Good thing. She was watched entering the parking lot and escorted into the diner by Kiferbaum.

“If the tape hadn’t been in place, it would have been really terrible,” she recalled. “The whole meeting would have been for naught.”

After brunch, she was followed home.

Davis still bristles at the memory of health board meetings where she was grilled by members only to see votes switched at the last minute and the project defeated.

“They were so sure they were invincible,” Davis said. Levine, Kiferbaum and Hurtgen laughed at her, calling her arrogant and worse.

“We’re in charge,” she recalled being told. “You need to do what we’re telling you or you’re never going to get this hospital approved.”

As a result, her blood pressure shot up and some of her finger nails fell off.

But “if I can’t stand up to this, who can I stand up to?” Davis told herself.

Worse than the physical stress for the Type A, hard-driving Davis was the fear others thought she couldn’t do her job.

“I don’t like to fail,” she said. “I was going to these (health board) meetings and looking like I couldn’t get the project approved.”

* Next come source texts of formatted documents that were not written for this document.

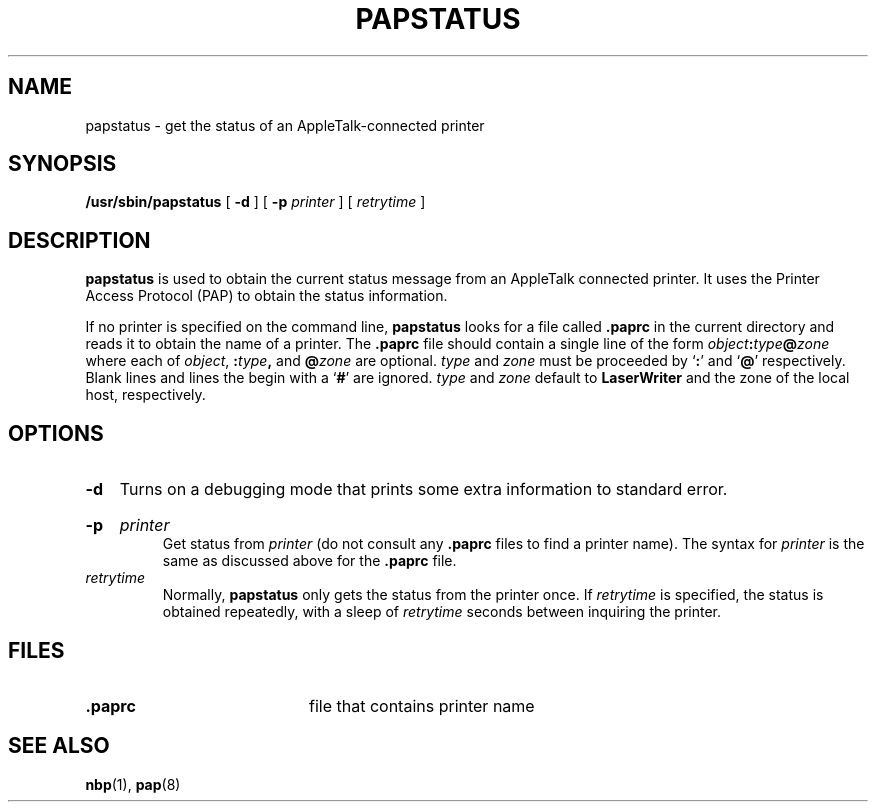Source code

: .TH PAPSTATUS 8 "17 Dec 1991"
.SH NAME
papstatus \- get the status of an AppleTalk-connected printer
.SH SYNOPSIS
.B /usr/sbin/papstatus
[
.BI -d
] [
.B -p
.I printer
] [
.I retrytime
]
.SH DESCRIPTION
.B papstatus
is used to obtain the current status message from an AppleTalk connected
printer.  It uses the Printer Access Protocol (PAP) to obtain the
status information.
.LP
If no printer is specified on the command line,
.B papstatus
looks for a file called
.B .paprc
in the current directory and reads it to obtain the name of a printer.  The
.B .paprc
file should contain a single line of the form
.IB object : \c
.IB type @ \c
.I zone
where each of
.IR object ,
.BI : type ,
and
.BI @ zone
are optional.
.I type
and
.I zone
must be proceeded by
.RB ` : '
and
.RB ` @ '
respectively.  Blank lines and lines the begin with a
.RB ` # '
are ignored.
.I type
and
.I zone
default to
.B LaserWriter
and the zone of the local host, respectively.
.SH OPTIONS
.TP
.B -d
Turns on a debugging mode that prints some extra information to standard error.
.HP
.B -p
.I printer
.br
Get status from
.I printer
(do not consult any
.B .paprc
files to find a printer name).  The syntax for
.I printer
is the same as discussed above for the
.B .paprc
file.
.TP
.I retrytime
Normally,
.B papstatus
only gets the status from the printer once.  If
.I retrytime
is specified, the status is obtained repeatedly, with a sleep of
.I retrytime
seconds between inquiring the printer.
.SH FILES
.TP 20
.B .paprc
file that contains printer name
.SH SEE ALSO
.BR nbp (1),
.BR pap (8)
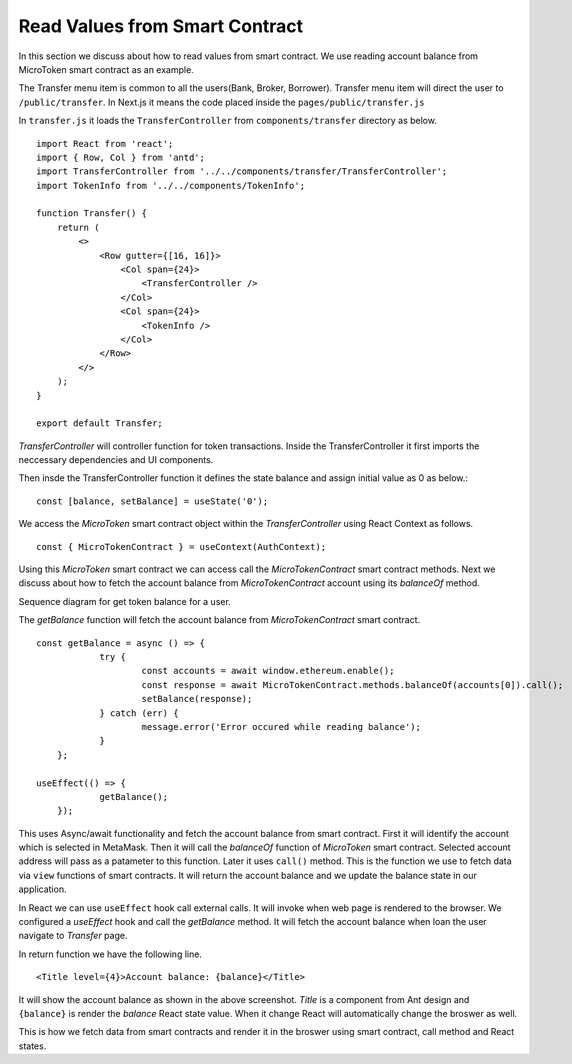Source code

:Read Values from Smart Contract
===============================

In this section we discuss about how to read values from smart contract.
We use reading account balance from MicroToken smart contract as an example.

.. image:: ../images/account_balance.png

The Transfer menu item is common to all the users(Bank, Broker, Borrower). 
Transfer menu item will direct the user to ``/public/transfer``.
In Next.js it means the code placed inside the ``pages/public/transfer.js``

In ``transfer.js`` it loads the ``TransferController`` from ``components/transfer`` directory as below. ::

    import React from 'react';
    import { Row, Col } from 'antd';
    import TransferController from '../../components/transfer/TransferController';
    import TokenInfo from '../../components/TokenInfo';

    function Transfer() {
        return (
            <>
                <Row gutter={[16, 16]}>
                    <Col span={24}>
                        <TransferController />
                    </Col>
                    <Col span={24}>
                        <TokenInfo />
                    </Col>
                </Row>
            </>
        );
    }

    export default Transfer;

*TransferController* will controller function for token transactions.
Inside the TransferController it first imports the neccessary dependencies and UI components.

Then insde the TransferController function it defines the state balance and assign initial value as 0 as below.::

    const [balance, setBalance] = useState('0');

We access the *MicroToken* smart contract object within the *TransferController* using React Context as follows. ::

    const { MicroTokenContract } = useContext(AuthContext);

Using this *MicroToken* smart contract we can access call the *MicroTokenContract* smart contract methods.
Next we discuss about how to fetch the account balance from *MicroTokenContract* account using its *balanceOf* method.

Sequence diagram for get token balance for a user. 

.. image:: ../images/view_balance.png
  :width: 500

The *getBalance* function will fetch the account balance from *MicroTokenContract* smart contract. ::

    const getBalance = async () => {
		try {
			const accounts = await window.ethereum.enable();
			const response = await MicroTokenContract.methods.balanceOf(accounts[0]).call();
			setBalance(response);
		} catch (err) {
			message.error('Error occured while reading balance');
		}
	};

    useEffect(() => {
		getBalance();
	});

This uses Async/await functionality and fetch the account balance from smart contract. 
First it will identify the account which is selected in MetaMask.
Then it will call the *balanceOf* function of *MicroToken* smart contract.
Selected account address will pass as a patameter to this function.
Later it uses ``call()`` method.
This is the function we use to fetch data via ``view`` functions of smart contracts.
It will return the account balance and we update the balance state in our application.

In React we can use ``useEffect`` hook call external calls.
It will invoke when web page is rendered to the browser.
We configured a *useEffect* hook and call the *getBalance* method.
It will fetch the account balance when loan the user navigate to *Transfer* page.

In return function we have the following line. ::

    <Title level={4}>Account balance: {balance}</Title>

It will show the account balance as shown in the above screenshot.
*Title* is a component from Ant design and ``{balance}`` is render the *balance* React state value.
When it change React will automatically change the broswer as well.

This is how we fetch data from smart contracts and render it in the broswer using smart contract, call method and React states.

Davis wasn’t familiar with the name Tony Rezko, but after the conspirators referred to him, she did a little research, learning he was close to Blagojevich. At some point, she realized the corruption went all the way to the top. Her private suspicions were confirmed in December 2008 when agents called to say they intended to arrest the governor.

“I did get a thrill in hearing that,” Davis said. “I felt so wronged and I felt that health care in the area was so toyed with. Part of me felt vindicated.”

Edward has medical offices, a cancer center and emergency care at the Plainfield campus. Everything but a hospital, which never got approved.

“If I had gone along, the hospital would have been up,” Davis said. “Built and functioning and those guys would have moved on to their next target and behaved the same way they did with me. They’d been doing it for years.

“I just knew I had to report it. Now, I feel closure.”